Suppose that ($S_n$) converges and has only finitely many distinct terms . Show that $S_n$ is constant for large $n$
What I have tried
Let $M$ the set of distinct elements of the sequence ($S_n$) $M$={$t_1,t_2,….,t_r$} let $m$=min{$|t_i-t_j| $: $i$ is not equal to $j$} due to ($S_n$) is convergent for any positive epsilon there is $N$ such that $|S_n-S|<$ epsilon whenever $n>N$ let epsilon = m so there is $N_m$ Such that $|S_n-S|<$ $m$ whenever $n>N_m$ this satisfies if $|S_n-S|=0$ so $S_n=S$ whenever $n>N_m$
Best Answer
Let $s=\lim_{n\rightarrow\infty} S_n$. Since $S_n$ has only finitely many distinct terms there are infinitely many terms of $S_n$ that have the same value let $t$. Consider the subsequence $\{S_{k_n}\}_n$ that consists of all these terms i.e. $S_{n_k}=t=constant$. Then $$s=\lim_{n\rightarrow\infty} S_n=\lim_{n\rightarrow\infty} S_{k_n}=t$$ since for a convergent sequence all subsequences converge to the same limit.
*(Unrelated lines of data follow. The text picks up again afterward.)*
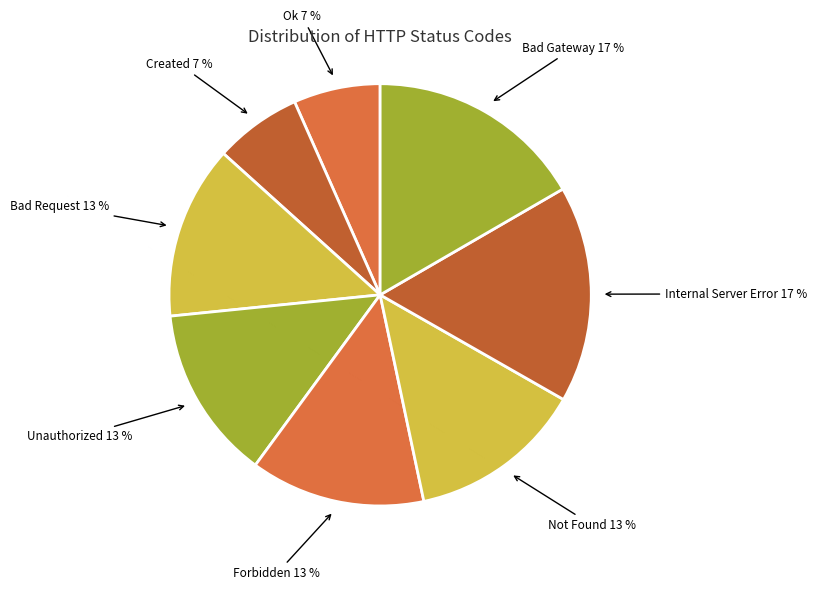

How many segments does this pie chart have?

8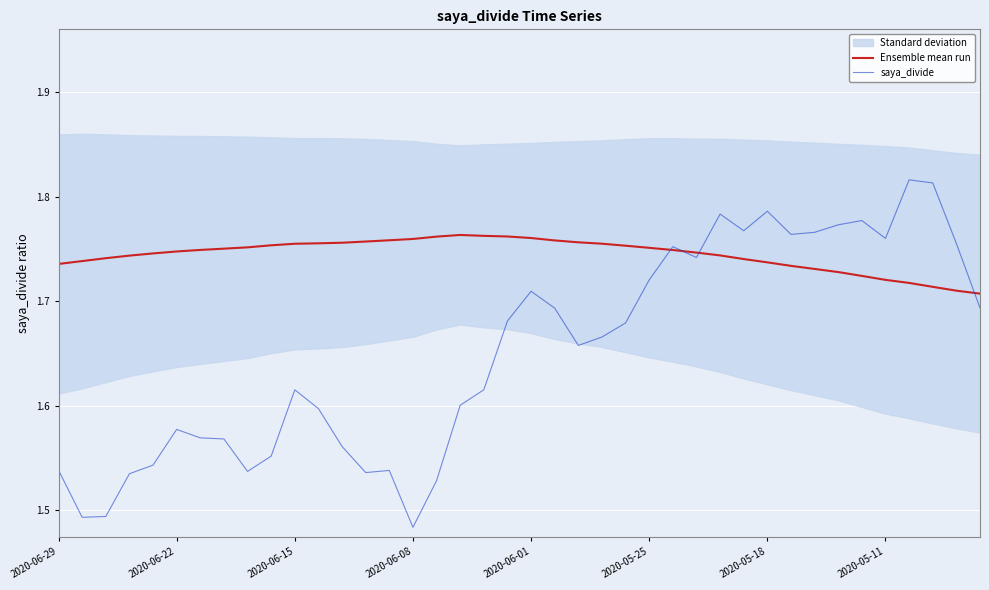

At which category does Ensemble mean run reach its first local peak?

17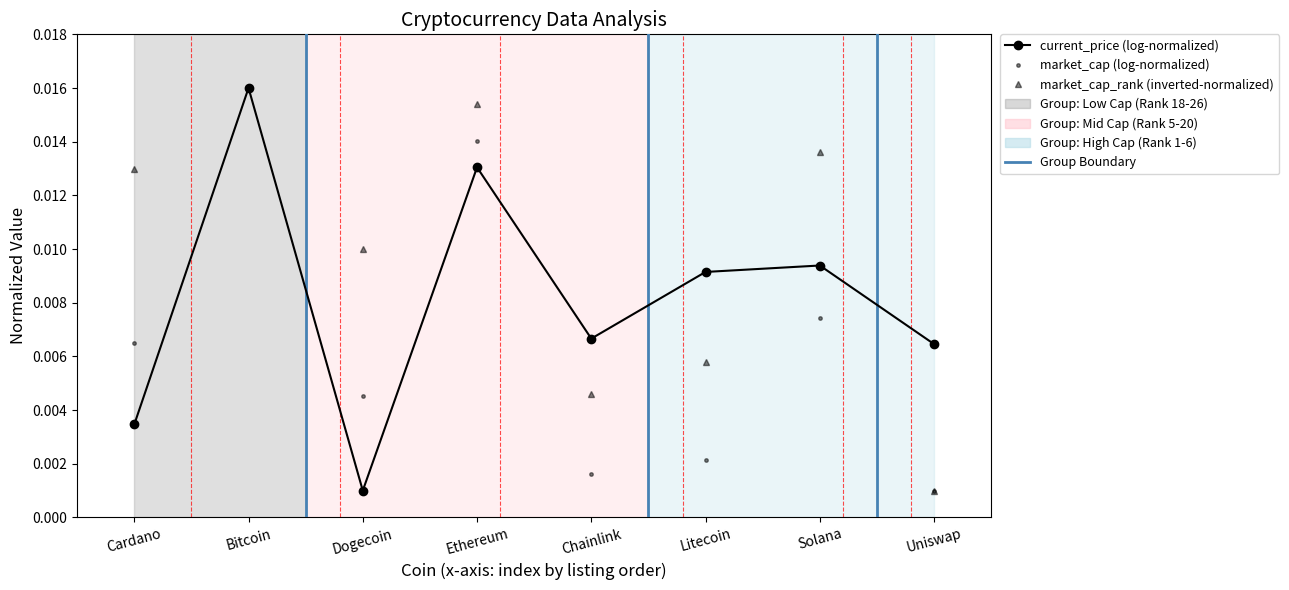

Rank the series by their average value, from highest to lowest.

market_cap_rank (inverted-normalized), current_price (log-normalized), market_cap (log-normalized)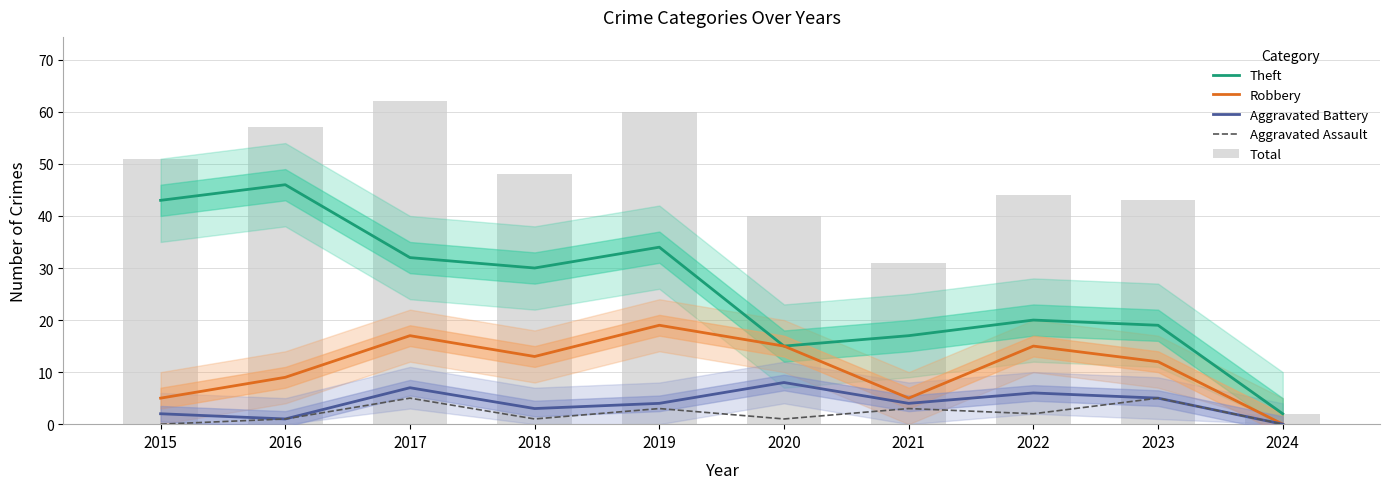

What is the difference between the maximum and minimum values in the Total series?

60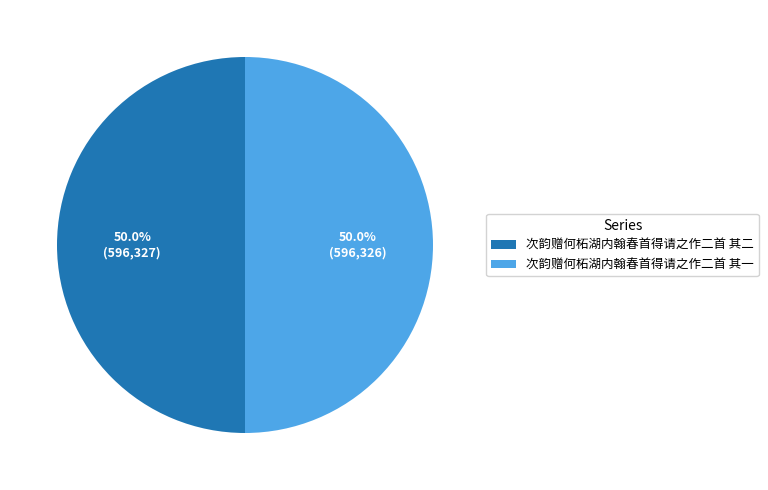

Is the sum of 次韵赠何柘湖内翰春首得请之作二首 其二 and 次韵赠何柘湖内翰春首得请之作二首 其一 greater than half?

Yes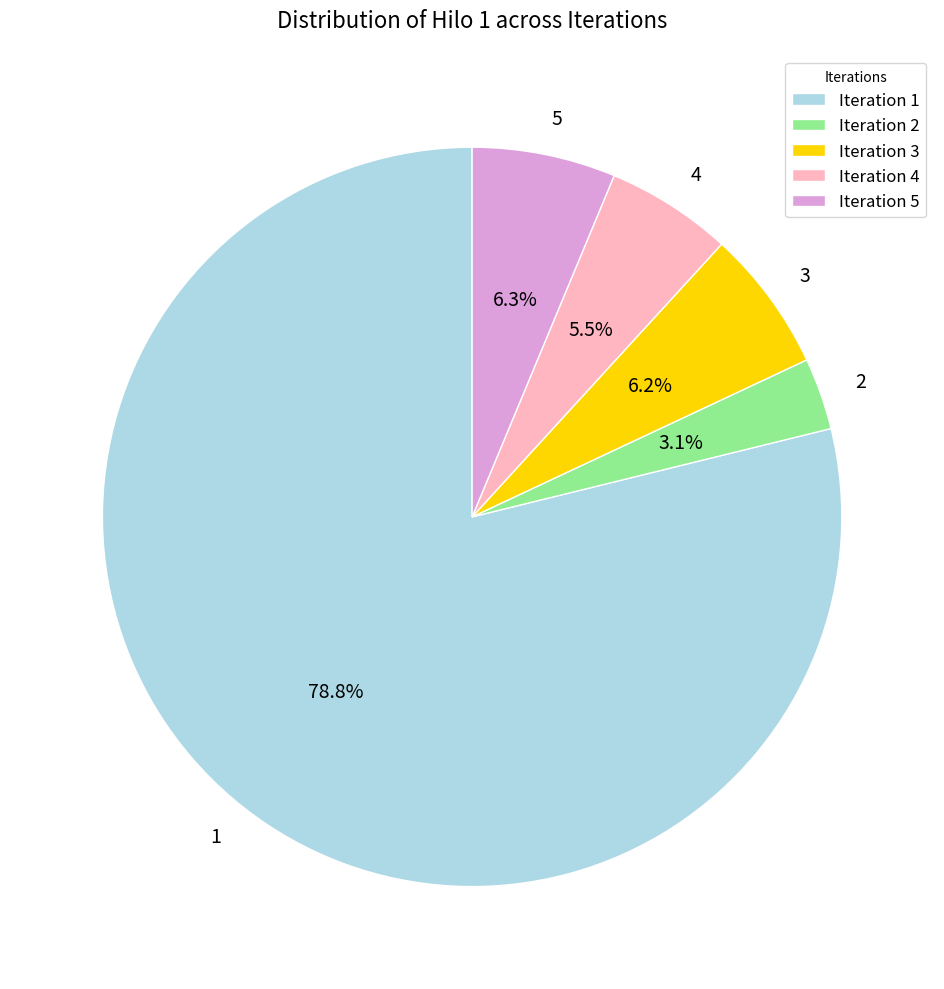

What is the majority slice?

Iteration 1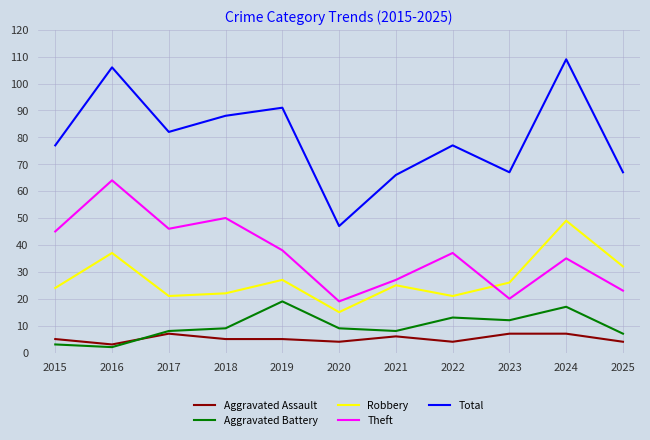

What are all the series names shown in the legend?

Aggravated Assault, Aggravated Battery, Robbery, Theft, Total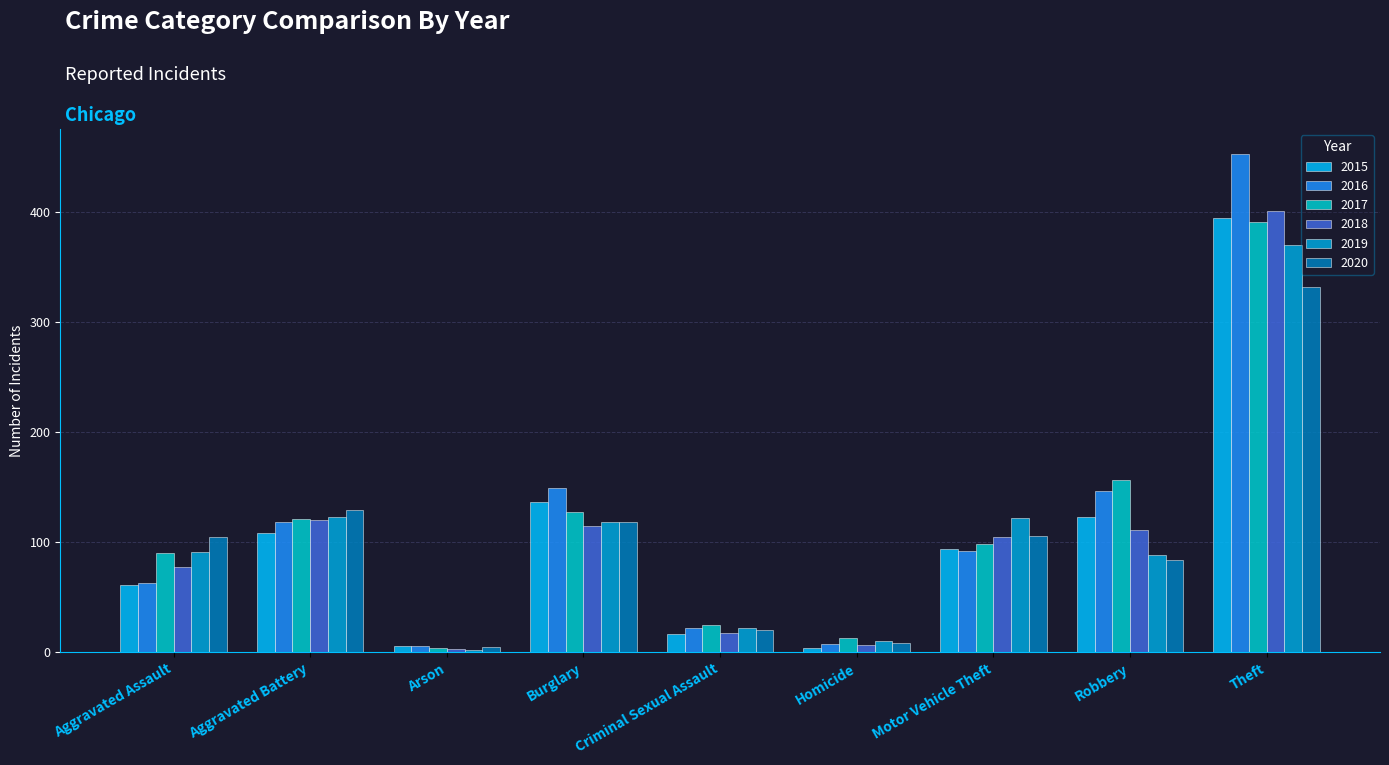

How many bars are there in total?

54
Now, by the definition of the limit we have that for large $n$ infinitely many terms of $S_n$ lie in an $\varepsilon$-ball around the value $t$ (where we choose some $\varepsilon >0$).
Morever, since $S_n$ attains finite distinct values for $\varepsilon >0$ small enough and large $n$ the $\varepsilon$-ball around the value $t$ doesn't contain any other of the finitely many values of the terms of $S_n$, i.e. for large $n$ the sequence is constant and equal to $t$.